Payment Rules through Discriminant-Based Classifiers

TL;DR

This paper introduces a machine learning-based method for designing payment rules in mechanism design by minimizing ex post regret, applicable to complex domains with efficiency concerns.

Contribution

It proposes a novel approach using discriminant-based classifiers, specifically support vector machines, to derive incentive-compatible payment rules without traditional constraints.

Findings

Payment rules with low ex post regret are effectively constructed.

Penalizing classification errors helps prevent violations of individual rationality.

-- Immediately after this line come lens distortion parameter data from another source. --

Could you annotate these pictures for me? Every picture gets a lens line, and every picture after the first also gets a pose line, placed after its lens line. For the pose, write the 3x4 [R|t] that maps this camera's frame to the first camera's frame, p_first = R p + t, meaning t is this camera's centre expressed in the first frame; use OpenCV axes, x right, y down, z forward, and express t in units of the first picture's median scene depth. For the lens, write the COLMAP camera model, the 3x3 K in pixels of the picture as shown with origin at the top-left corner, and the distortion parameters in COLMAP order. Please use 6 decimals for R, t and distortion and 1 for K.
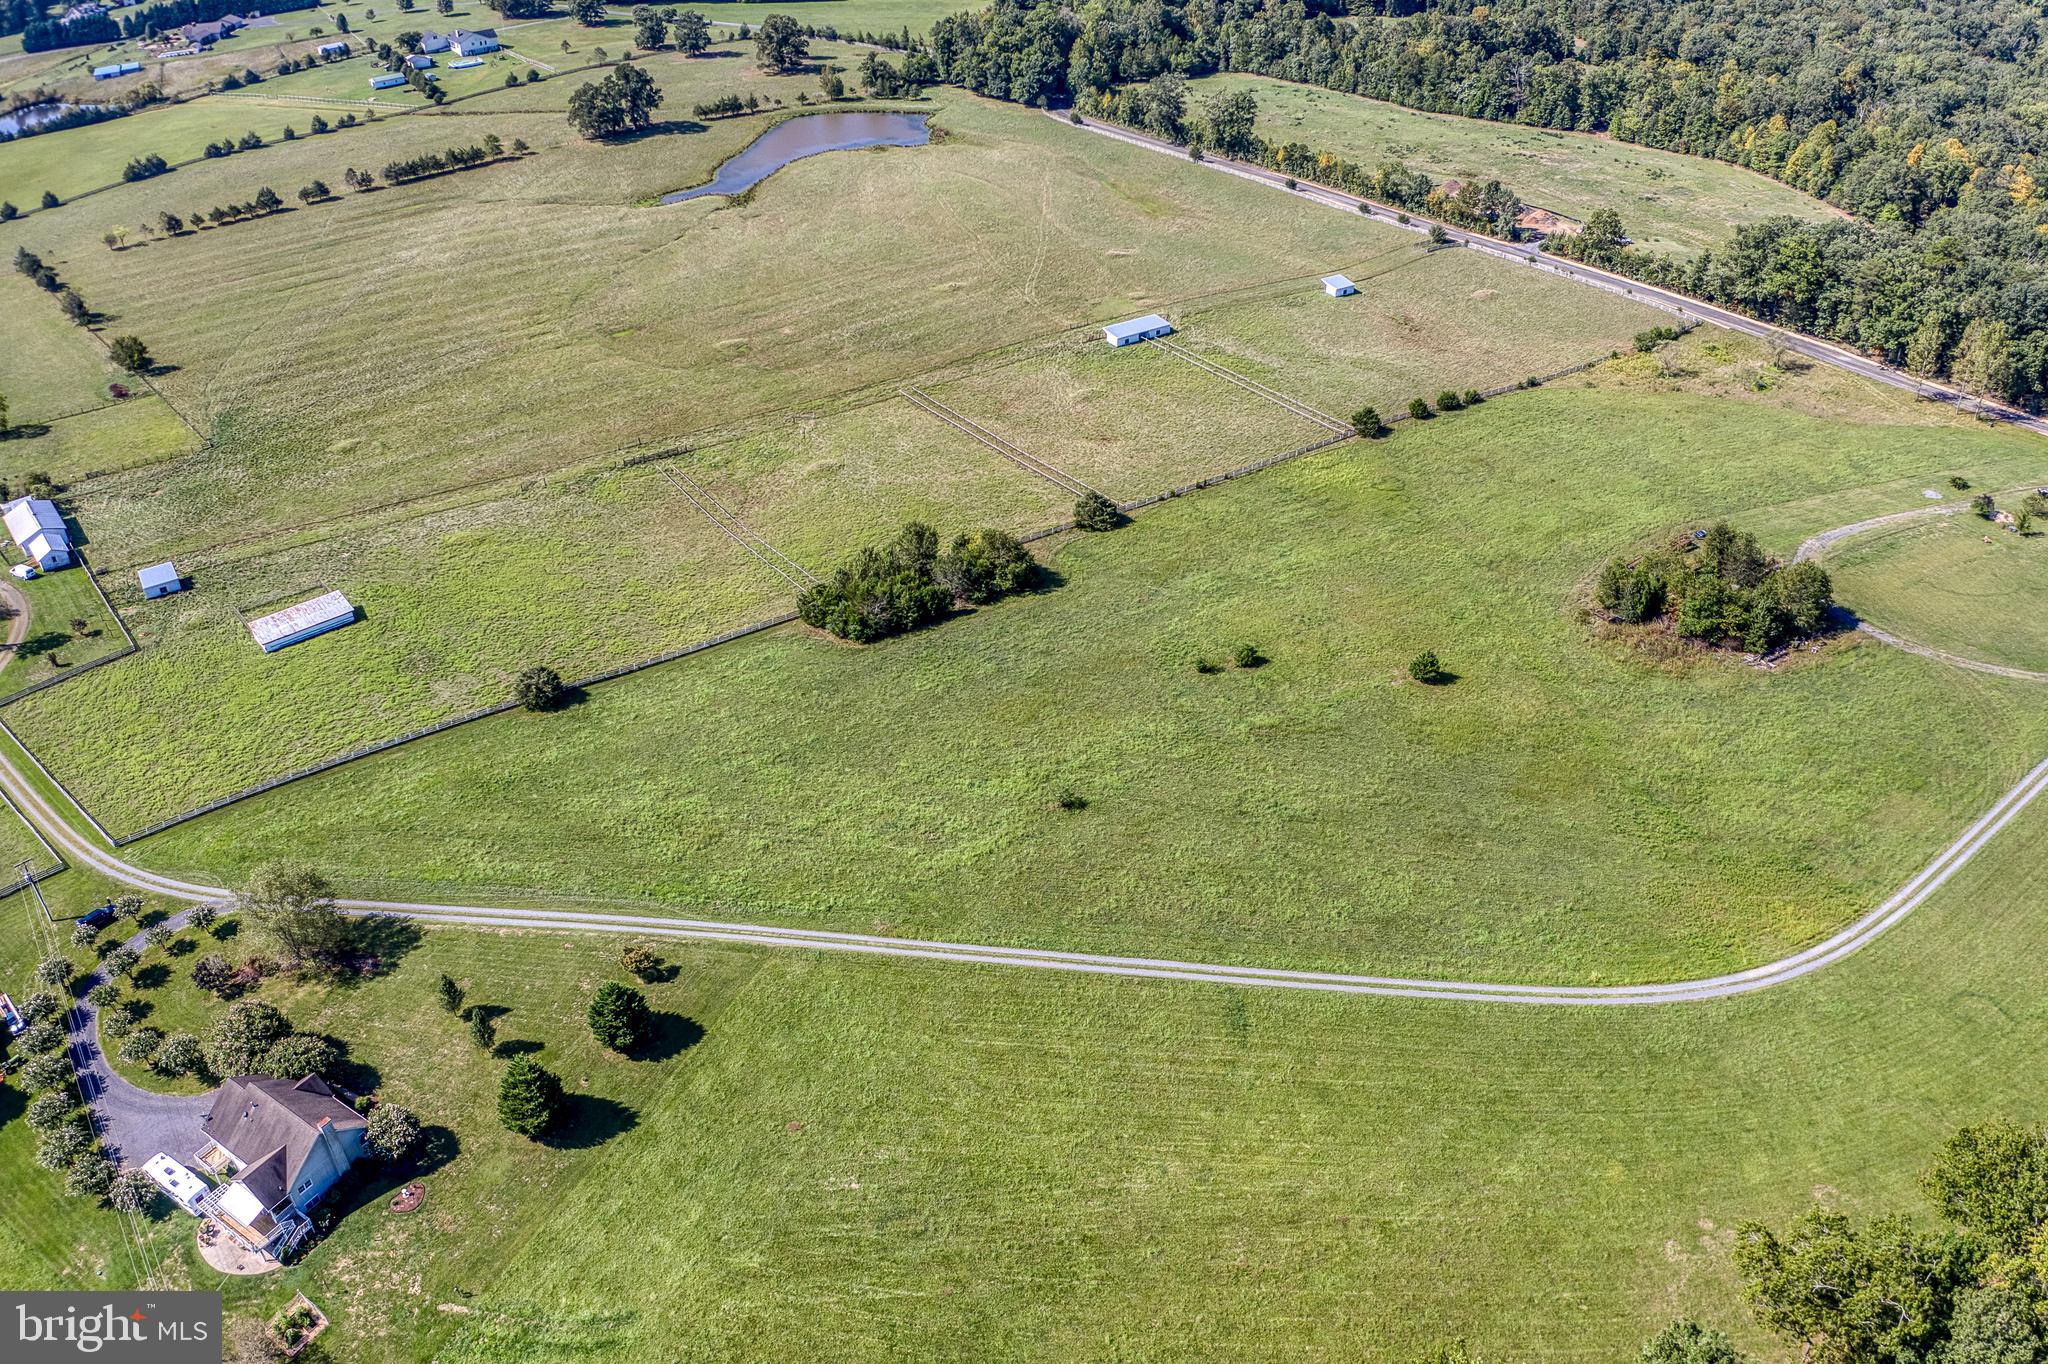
lens RADIAL K [[1602.8, 0, 1020.7], [0, 1602.8, 680.8], [0, 0, 1]] dist [-0.123618, -0.005153]
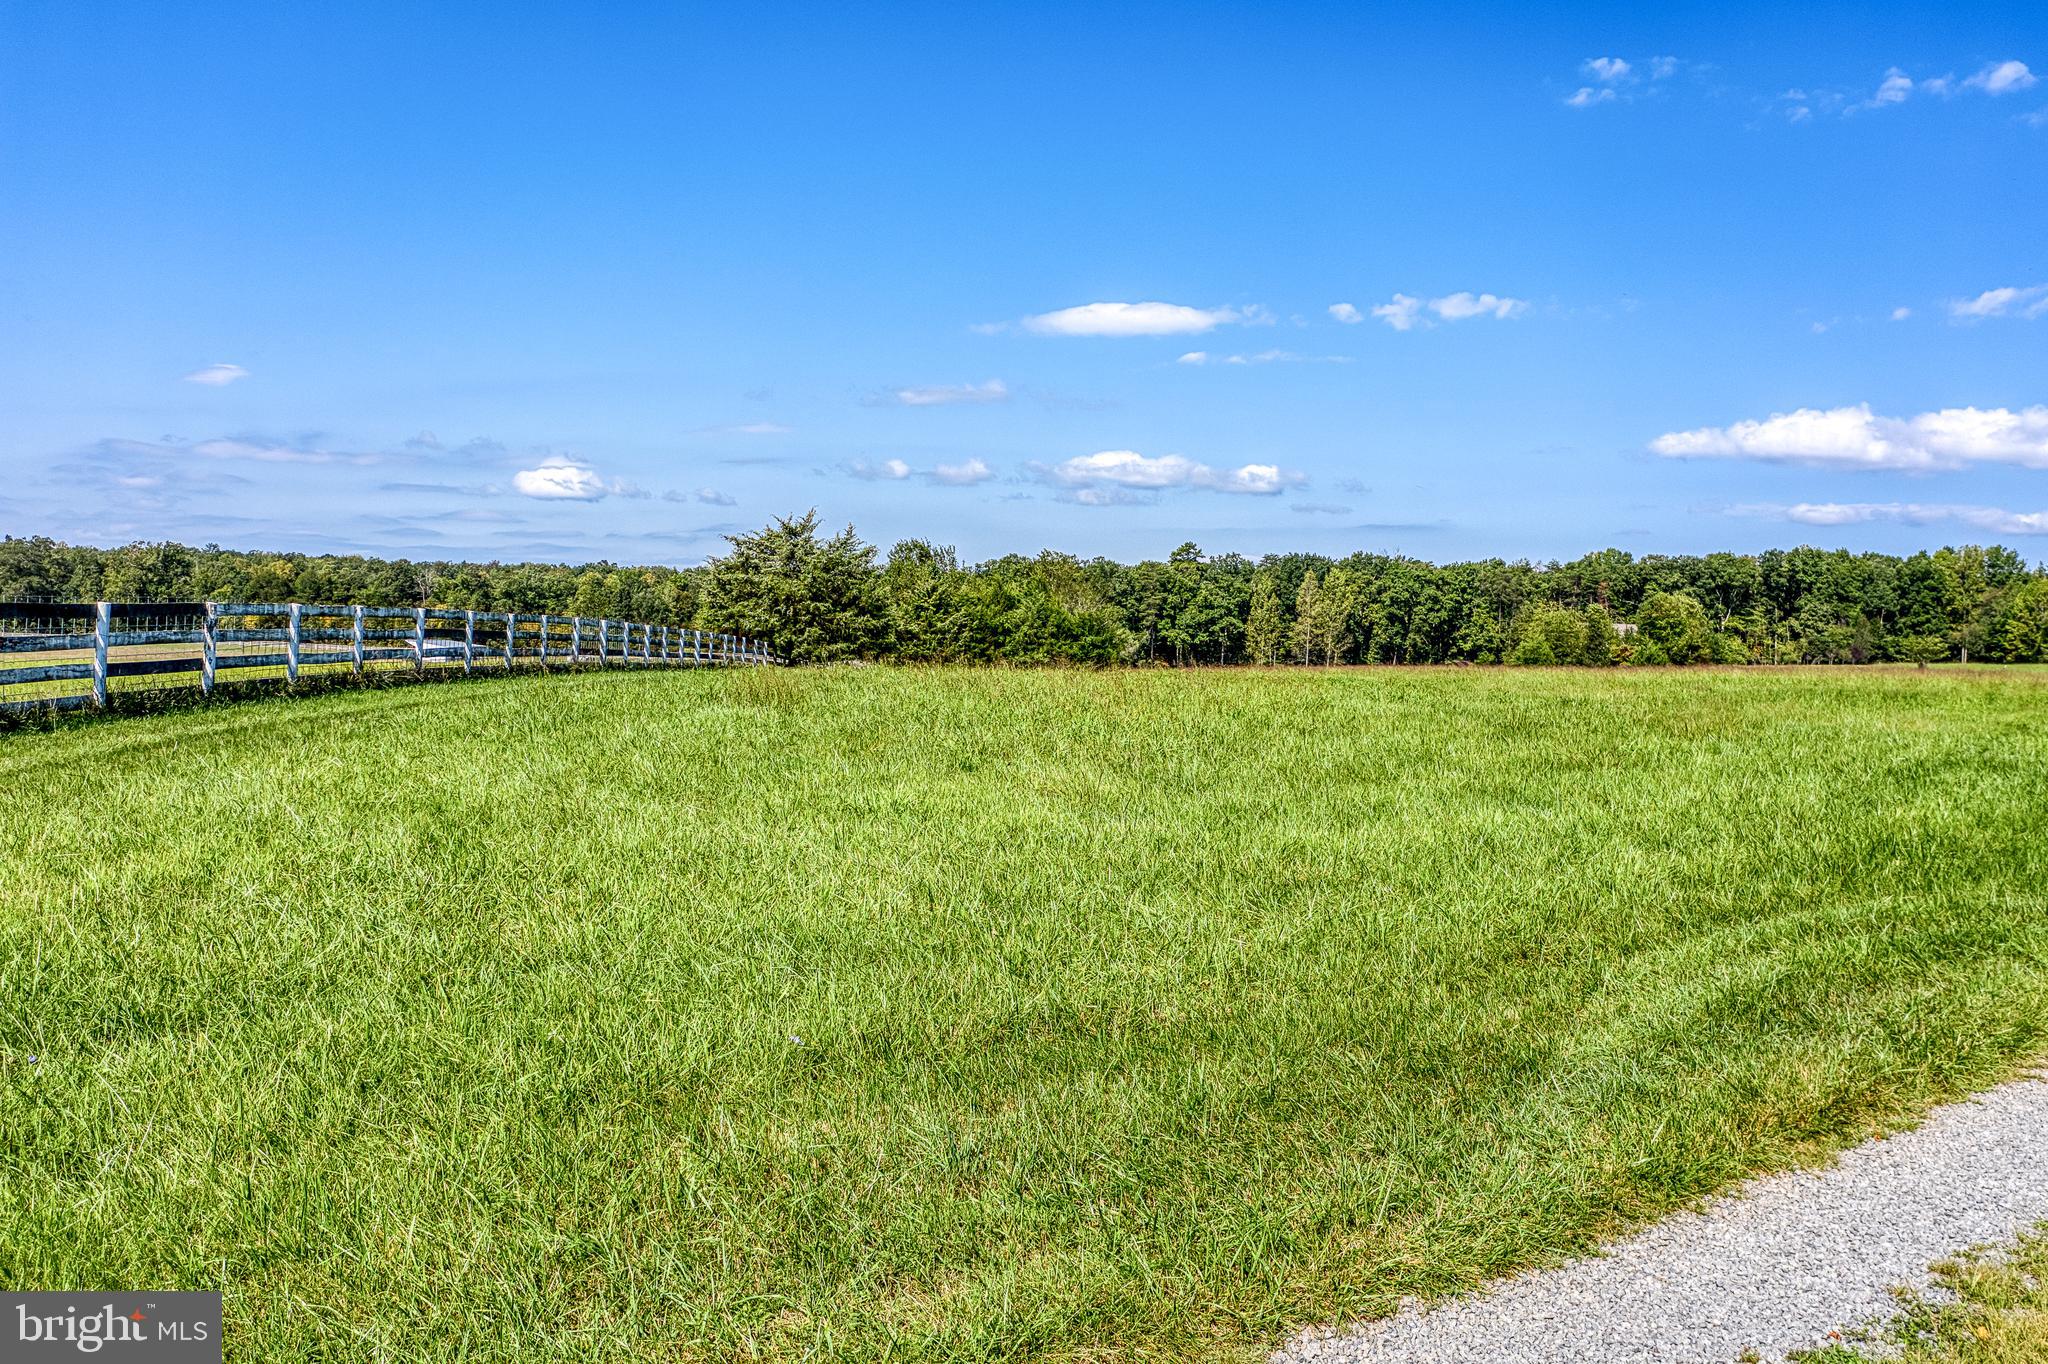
lens RADIAL K [[1602.8, 0, 1022.8], [0, 1602.8, 676.7], [0, 0, 1]] dist [-0.123618, -0.005153]
pose [[0.574321, 0.021458, 0.818349, -0.264689], [0.403239, 0.862555, -0.305611, 0.050438], [-0.712429, 0.505509, 0.486730, 0.543300]]
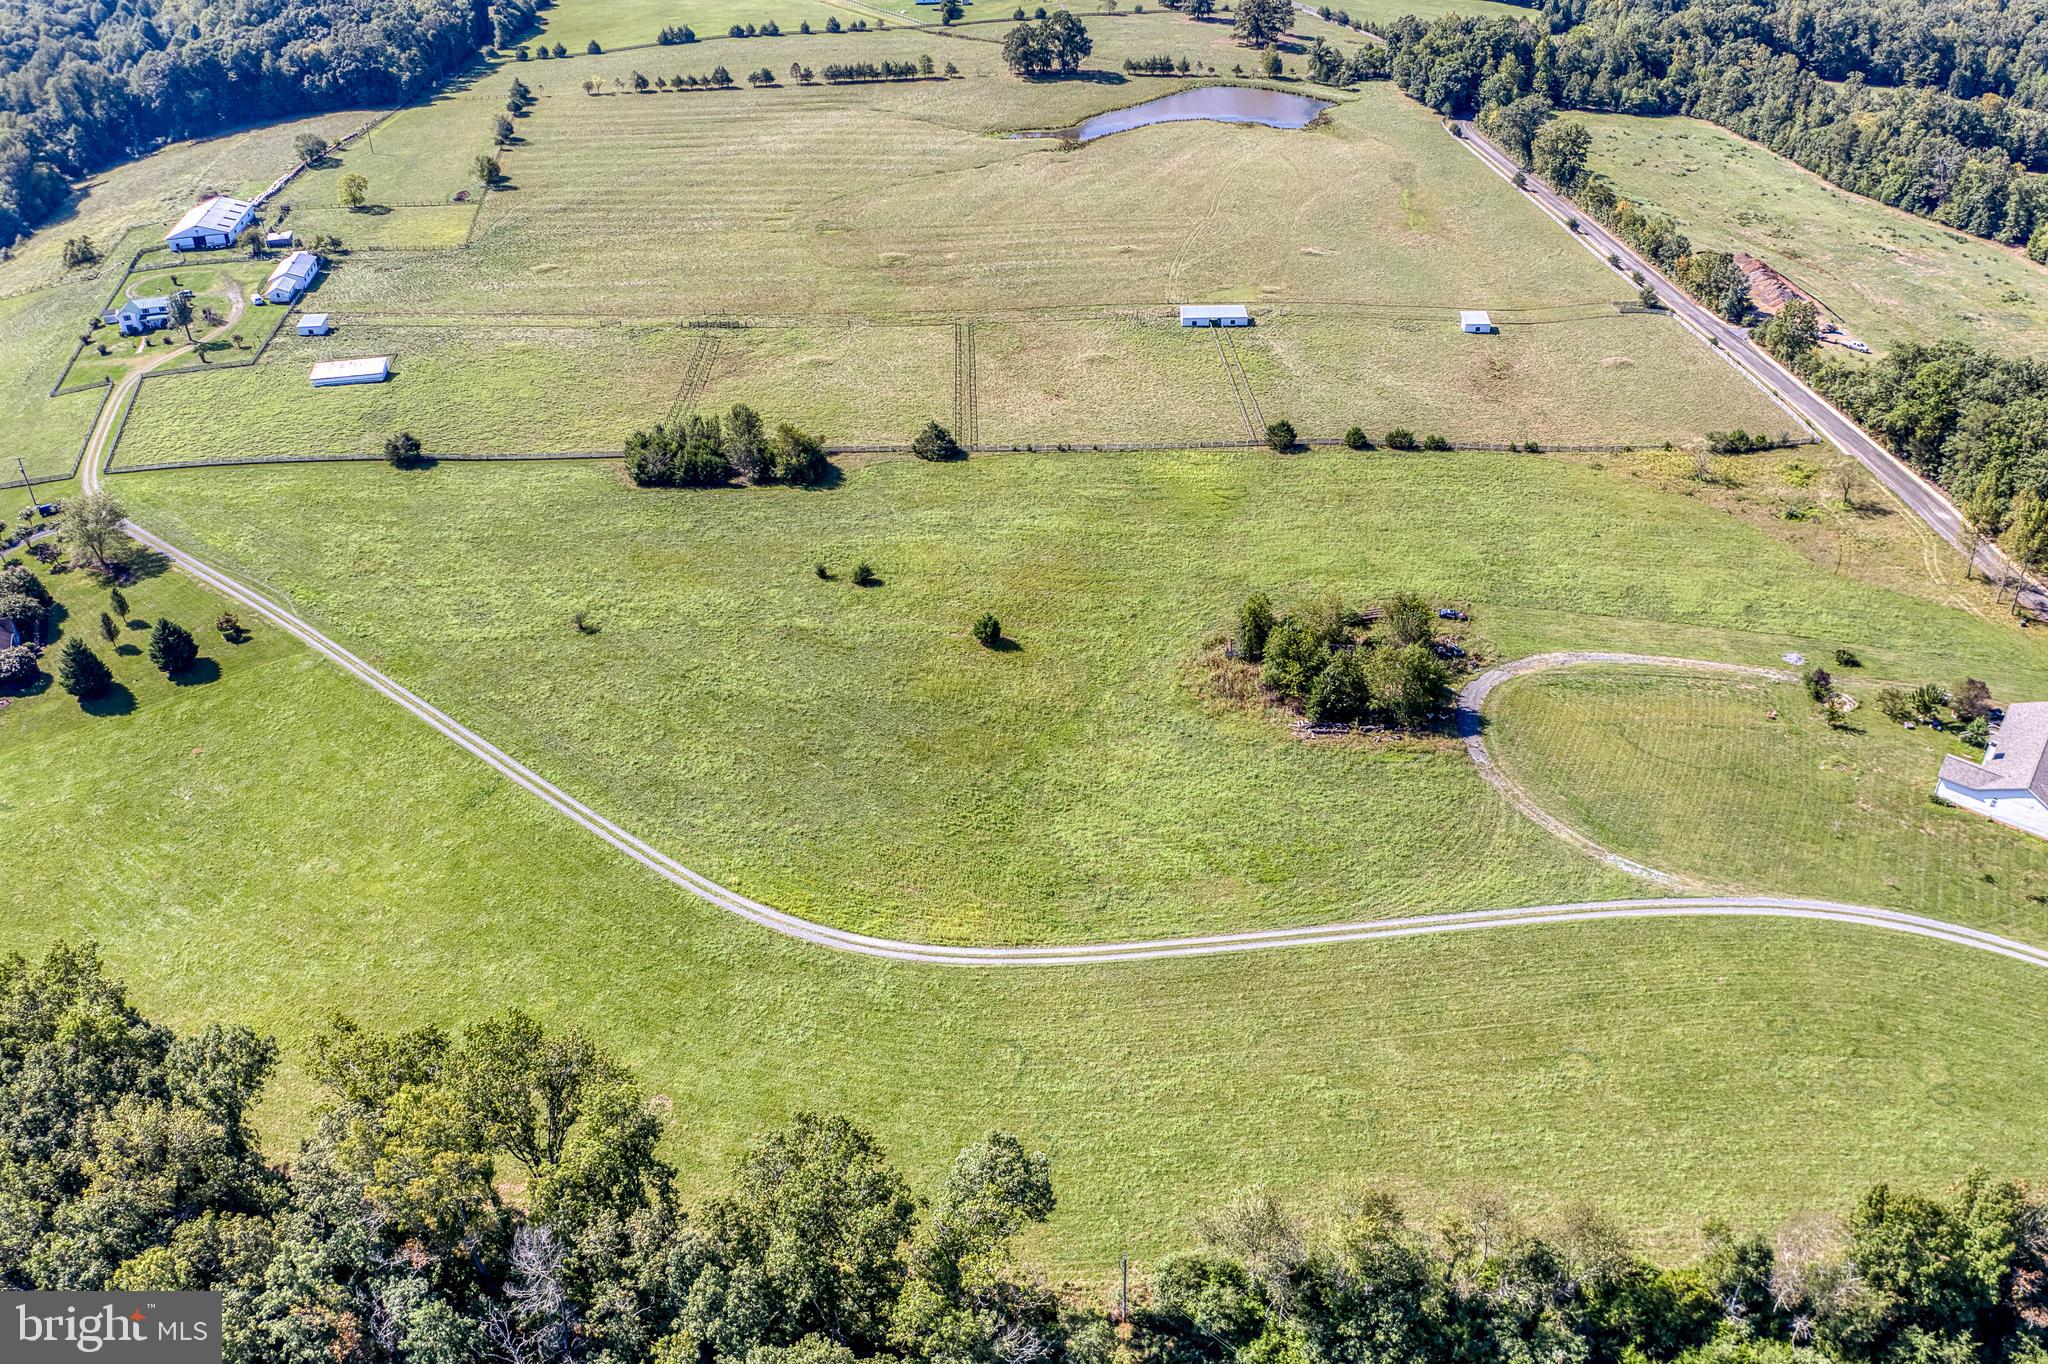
lens RADIAL K [[1602.8, 0, 1012.6], [0, 1602.8, 679.5], [0, 0, 1]] dist [-0.123618, -0.005153]
pose [[0.852539, 0.298586, -0.428979, 0.450328], [-0.293632, 0.952607, 0.079496, -0.040397], [0.432385, 0.058189, 0.899809, 0.044159]]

Method is applicable to multi-dimensional types and complex outcome rules.

Abstract

In mechanism design it is typical to impose incentive compatibility and then derive an optimal mechanism subject to this constraint. By replacing the incentive compatibility requirement with the goal of minimizing expected ex post regret, we are able to adapt statistical machine learning techniques to the design of payment rules. This computational approach to mechanism design is applicable to domains with multi-dimensional types and situations where computational efficiency is a concern. Specifically, given an outcome rule and access to a type distribution, we train a support vector machine with a special discriminant function structure such that it implicitly establishes a payment rule with desirable incentive properties. We discuss applications to a multi-minded combinatorial auction with a greedy winner-determination algorithm and to an assignment problem with egalitarian outcome rule. Experimental results demonstrate both that the construction produces payment rules with low ex post regret, and that penalizing classification errors is effective in preventing failures of ex post individual rationality.